=== DESCRIPTION OF THE TASK ===
Reproduce the entries below word for word, starting at their first line and continuing through the line containing "state / province: California", with that line included.

** begin SUPPLIED MATERIAL **

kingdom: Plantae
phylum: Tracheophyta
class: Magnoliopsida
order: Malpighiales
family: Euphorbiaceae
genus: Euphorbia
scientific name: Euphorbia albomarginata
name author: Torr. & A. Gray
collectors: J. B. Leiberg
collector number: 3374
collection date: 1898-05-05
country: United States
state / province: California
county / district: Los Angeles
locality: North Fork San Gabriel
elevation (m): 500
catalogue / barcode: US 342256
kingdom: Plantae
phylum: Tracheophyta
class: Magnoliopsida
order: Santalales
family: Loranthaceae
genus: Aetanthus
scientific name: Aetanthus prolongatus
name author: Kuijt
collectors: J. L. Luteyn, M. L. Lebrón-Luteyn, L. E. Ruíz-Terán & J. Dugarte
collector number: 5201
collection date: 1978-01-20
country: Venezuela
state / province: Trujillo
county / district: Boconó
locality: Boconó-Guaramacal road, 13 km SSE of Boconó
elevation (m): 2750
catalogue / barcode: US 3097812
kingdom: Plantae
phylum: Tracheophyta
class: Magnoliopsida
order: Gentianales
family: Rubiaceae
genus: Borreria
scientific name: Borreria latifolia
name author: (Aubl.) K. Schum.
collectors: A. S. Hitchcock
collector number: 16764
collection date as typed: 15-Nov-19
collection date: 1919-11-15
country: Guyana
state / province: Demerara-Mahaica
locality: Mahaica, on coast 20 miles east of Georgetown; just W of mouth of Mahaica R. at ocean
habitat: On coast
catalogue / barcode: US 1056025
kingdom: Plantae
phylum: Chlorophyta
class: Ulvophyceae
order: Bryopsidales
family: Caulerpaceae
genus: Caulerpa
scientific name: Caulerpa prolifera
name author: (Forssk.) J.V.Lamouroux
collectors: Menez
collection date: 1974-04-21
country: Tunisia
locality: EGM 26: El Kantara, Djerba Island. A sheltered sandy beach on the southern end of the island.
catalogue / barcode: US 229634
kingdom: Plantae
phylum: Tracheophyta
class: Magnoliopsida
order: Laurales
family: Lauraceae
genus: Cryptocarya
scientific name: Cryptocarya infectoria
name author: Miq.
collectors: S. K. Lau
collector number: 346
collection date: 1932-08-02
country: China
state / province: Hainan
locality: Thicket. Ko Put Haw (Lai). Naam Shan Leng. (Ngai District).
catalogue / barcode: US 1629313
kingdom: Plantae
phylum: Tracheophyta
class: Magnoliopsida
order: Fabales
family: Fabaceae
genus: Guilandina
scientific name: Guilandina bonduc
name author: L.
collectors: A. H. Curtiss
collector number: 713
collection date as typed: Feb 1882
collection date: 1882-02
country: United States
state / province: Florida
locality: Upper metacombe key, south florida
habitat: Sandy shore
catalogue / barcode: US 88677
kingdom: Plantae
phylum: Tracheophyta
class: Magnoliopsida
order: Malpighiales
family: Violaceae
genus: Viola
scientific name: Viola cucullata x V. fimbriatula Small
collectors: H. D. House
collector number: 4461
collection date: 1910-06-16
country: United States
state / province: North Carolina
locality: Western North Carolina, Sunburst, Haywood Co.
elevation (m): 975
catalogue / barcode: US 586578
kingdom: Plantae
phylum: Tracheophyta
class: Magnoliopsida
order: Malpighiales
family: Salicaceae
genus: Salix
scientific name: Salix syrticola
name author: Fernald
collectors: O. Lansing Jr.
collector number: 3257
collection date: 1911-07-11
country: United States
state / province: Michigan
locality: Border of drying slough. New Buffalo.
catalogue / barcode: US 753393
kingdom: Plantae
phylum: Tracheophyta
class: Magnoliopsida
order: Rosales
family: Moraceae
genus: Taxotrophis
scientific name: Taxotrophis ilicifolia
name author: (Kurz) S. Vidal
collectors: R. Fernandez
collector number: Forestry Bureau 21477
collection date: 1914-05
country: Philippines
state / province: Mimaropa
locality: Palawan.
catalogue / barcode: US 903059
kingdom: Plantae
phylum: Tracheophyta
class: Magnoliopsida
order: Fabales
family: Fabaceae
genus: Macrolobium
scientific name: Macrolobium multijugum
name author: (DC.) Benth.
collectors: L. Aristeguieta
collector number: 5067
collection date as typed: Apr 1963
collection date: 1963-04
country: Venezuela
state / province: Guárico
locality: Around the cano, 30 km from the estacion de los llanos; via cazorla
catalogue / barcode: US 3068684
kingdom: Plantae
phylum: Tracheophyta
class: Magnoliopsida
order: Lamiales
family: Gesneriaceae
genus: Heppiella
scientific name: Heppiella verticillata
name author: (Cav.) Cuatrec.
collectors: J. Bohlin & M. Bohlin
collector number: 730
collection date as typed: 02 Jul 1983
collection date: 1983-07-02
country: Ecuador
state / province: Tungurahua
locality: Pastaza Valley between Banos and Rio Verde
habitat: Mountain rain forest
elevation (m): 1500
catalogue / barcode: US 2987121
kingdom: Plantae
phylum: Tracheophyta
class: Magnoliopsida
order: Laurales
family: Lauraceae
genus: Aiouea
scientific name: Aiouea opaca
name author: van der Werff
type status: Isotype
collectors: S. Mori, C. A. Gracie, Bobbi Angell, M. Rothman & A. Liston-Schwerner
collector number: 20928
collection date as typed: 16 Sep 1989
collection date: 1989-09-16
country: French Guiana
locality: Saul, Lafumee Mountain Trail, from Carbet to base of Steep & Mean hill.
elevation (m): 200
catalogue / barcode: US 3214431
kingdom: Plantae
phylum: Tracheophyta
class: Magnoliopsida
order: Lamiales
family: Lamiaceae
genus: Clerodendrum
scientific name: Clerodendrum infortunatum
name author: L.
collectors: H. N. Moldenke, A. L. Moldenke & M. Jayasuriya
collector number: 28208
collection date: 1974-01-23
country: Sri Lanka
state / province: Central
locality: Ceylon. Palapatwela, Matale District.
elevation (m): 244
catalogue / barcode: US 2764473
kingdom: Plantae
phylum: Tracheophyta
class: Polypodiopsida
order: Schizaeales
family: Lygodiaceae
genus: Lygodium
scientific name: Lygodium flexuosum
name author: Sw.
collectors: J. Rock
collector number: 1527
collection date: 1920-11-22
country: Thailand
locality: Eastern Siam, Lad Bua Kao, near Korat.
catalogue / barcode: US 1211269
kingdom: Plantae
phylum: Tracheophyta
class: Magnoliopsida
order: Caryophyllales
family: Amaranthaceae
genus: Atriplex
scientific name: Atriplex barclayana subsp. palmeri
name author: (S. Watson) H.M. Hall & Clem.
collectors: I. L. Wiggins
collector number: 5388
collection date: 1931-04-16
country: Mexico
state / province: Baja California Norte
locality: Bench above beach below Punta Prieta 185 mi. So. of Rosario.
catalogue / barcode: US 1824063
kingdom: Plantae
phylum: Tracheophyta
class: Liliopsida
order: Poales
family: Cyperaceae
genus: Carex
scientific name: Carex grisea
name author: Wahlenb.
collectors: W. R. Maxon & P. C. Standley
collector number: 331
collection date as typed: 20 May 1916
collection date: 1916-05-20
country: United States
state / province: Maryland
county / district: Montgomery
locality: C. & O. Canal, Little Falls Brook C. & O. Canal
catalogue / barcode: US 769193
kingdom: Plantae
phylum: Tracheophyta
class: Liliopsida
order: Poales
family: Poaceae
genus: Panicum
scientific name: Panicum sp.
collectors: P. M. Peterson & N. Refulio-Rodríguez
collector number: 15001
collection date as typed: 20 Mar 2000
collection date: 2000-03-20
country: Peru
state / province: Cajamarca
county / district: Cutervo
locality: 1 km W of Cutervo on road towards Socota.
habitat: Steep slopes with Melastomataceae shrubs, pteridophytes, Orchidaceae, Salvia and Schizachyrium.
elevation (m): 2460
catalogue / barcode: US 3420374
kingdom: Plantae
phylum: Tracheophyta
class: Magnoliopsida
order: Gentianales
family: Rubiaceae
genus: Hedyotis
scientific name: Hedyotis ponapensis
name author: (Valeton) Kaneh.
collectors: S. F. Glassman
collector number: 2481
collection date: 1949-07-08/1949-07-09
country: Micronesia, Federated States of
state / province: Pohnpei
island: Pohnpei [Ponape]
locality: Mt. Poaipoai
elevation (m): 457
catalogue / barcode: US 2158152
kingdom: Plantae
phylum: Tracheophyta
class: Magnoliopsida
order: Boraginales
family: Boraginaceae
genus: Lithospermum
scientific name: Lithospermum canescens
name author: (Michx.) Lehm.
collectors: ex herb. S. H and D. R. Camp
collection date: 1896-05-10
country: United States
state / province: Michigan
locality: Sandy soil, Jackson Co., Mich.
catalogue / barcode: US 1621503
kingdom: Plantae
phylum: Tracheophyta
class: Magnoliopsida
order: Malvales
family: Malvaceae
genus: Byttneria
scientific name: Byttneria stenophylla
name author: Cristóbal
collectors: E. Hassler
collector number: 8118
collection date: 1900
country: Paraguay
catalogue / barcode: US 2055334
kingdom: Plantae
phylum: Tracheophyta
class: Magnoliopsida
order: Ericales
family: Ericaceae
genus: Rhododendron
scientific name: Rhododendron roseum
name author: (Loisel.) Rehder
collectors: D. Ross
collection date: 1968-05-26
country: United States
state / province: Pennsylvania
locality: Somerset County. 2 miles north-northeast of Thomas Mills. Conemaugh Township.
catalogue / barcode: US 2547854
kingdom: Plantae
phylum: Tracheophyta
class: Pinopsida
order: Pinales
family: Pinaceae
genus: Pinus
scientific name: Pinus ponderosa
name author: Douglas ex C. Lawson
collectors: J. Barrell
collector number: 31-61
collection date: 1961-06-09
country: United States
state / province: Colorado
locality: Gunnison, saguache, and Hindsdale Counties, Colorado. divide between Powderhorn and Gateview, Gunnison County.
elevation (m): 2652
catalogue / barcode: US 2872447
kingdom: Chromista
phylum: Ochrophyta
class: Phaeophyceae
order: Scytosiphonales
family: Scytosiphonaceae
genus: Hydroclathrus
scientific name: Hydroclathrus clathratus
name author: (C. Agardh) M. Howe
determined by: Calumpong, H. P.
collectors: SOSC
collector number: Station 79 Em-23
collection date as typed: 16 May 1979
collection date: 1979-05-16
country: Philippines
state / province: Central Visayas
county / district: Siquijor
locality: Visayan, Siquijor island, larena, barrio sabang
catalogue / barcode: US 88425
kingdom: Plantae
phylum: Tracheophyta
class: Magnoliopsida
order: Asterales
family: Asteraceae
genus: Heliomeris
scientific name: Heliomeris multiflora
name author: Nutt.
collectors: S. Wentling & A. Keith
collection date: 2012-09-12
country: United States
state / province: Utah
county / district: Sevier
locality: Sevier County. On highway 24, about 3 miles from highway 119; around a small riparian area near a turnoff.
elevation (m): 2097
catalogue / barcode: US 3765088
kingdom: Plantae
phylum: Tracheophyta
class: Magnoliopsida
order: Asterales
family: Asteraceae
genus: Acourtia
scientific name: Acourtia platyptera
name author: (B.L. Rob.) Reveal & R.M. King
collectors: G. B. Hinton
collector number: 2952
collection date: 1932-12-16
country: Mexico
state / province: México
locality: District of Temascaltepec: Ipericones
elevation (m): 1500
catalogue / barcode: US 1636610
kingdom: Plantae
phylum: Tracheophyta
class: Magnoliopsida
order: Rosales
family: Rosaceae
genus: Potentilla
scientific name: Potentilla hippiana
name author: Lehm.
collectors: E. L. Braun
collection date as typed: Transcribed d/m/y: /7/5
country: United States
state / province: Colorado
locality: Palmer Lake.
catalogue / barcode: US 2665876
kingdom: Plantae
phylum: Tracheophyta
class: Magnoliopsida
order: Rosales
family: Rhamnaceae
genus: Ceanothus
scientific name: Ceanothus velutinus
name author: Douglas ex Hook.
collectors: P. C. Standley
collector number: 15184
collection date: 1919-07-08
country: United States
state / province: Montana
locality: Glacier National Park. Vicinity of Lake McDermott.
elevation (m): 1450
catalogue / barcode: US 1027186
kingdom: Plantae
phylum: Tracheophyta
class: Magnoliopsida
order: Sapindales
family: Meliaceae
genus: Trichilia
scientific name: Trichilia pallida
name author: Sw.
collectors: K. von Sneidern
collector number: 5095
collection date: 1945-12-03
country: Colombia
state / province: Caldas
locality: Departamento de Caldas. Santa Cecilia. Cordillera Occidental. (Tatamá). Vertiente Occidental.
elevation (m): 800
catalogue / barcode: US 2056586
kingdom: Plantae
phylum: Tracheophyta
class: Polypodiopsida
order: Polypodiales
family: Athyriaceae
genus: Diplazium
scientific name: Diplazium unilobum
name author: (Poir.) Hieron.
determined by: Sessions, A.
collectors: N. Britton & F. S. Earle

** end SUPPLIED MATERIAL **

=== TASK ANSWER ===
kingdom: Plantae
phylum: Tracheophyta
class: Magnoliopsida
order: Malpighiales
family: Euphorbiaceae
genus: Euphorbia
scientific name: Euphorbia albomarginata
name author: Torr. & A. Gray
collectors: J. B. Leiberg
collector number: 3374
collection date: 1898-05-05
country: United States
state / province: California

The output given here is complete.